Gini Nelson\’s Engaging Conflicts

July 11, 2006

Guest David B. River: What is the correlation of law to justice? Who is “authorized” to resolve disputes?

Filed under: Attorneys and Mediators - No Conflict Here!,Ethics — Gini @ 8:57 am

Guest David B. River begins today with the first of 4 conversations about ethics and professional development in mediation.

First of all, I’d like to thank Gini for developing this blog and generating conversation about the future of the field! I’m looking forward to contributing to the blog and to the conversation it generates.

RECORDED INFORMATION:
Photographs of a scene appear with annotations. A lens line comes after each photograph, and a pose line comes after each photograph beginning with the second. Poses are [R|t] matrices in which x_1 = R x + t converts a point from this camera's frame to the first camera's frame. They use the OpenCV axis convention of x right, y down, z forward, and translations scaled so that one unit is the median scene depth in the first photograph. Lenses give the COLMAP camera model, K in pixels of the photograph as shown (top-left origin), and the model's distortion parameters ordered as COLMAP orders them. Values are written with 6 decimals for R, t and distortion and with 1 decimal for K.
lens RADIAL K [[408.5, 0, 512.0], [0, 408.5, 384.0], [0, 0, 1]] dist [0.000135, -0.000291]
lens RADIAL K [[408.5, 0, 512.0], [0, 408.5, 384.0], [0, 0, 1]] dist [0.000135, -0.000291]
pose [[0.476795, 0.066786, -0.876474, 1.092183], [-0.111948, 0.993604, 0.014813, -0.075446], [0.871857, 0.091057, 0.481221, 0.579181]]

WORK INSTRUCTIONS:
- 1) Copy the mediation ethics blog post word for word, from "First of all, I’d" to "conversation it generates.", inclusive.
- 2) Extend the mediation ethics blog post with the next few sentences, starting after its last line.

ANSWER LIST:
- 1)
First of all, I’d like to thank Gini for developing this blog and generating conversation about the future of the field! I’m looking forward to contributing to the blog and to the conversation it generates.

- 2)
A little bit about me (which sets the framework for future articles): I have been a full-time, non-attorney mediator for the past 11 years, first in school and community mediation at the non-profit New Mexico Center for Dispute Resolution and then as a private mediator, focusing primarily on divorce. Six years ago, when I moved out of the non-profit realm into Diane Neumann & Associates in Boston, I began to tackle how I might “professionalize” myself as a divorce mediator. The standard answer was to obtain a degree in either law or psychology/therapy. To explore the prospect of a law degree, I took the LSAT and interviewed attorneys and law students about what I might gain. What I found was very little in regards to my interest in conflict resolution. The legal system, after all, is based on the ability to build an argument. I respect that, but had spent my schooling, training and career thus far getting my brain beyond positional argumentation. In regards to the substantive legal issues of divorce, I was surprised to find out that most attorneys learn the law “on the court” and not in law school. In other words, it appeared that a law degree would be three years training my brain to think a particular way that I didn’t want to think.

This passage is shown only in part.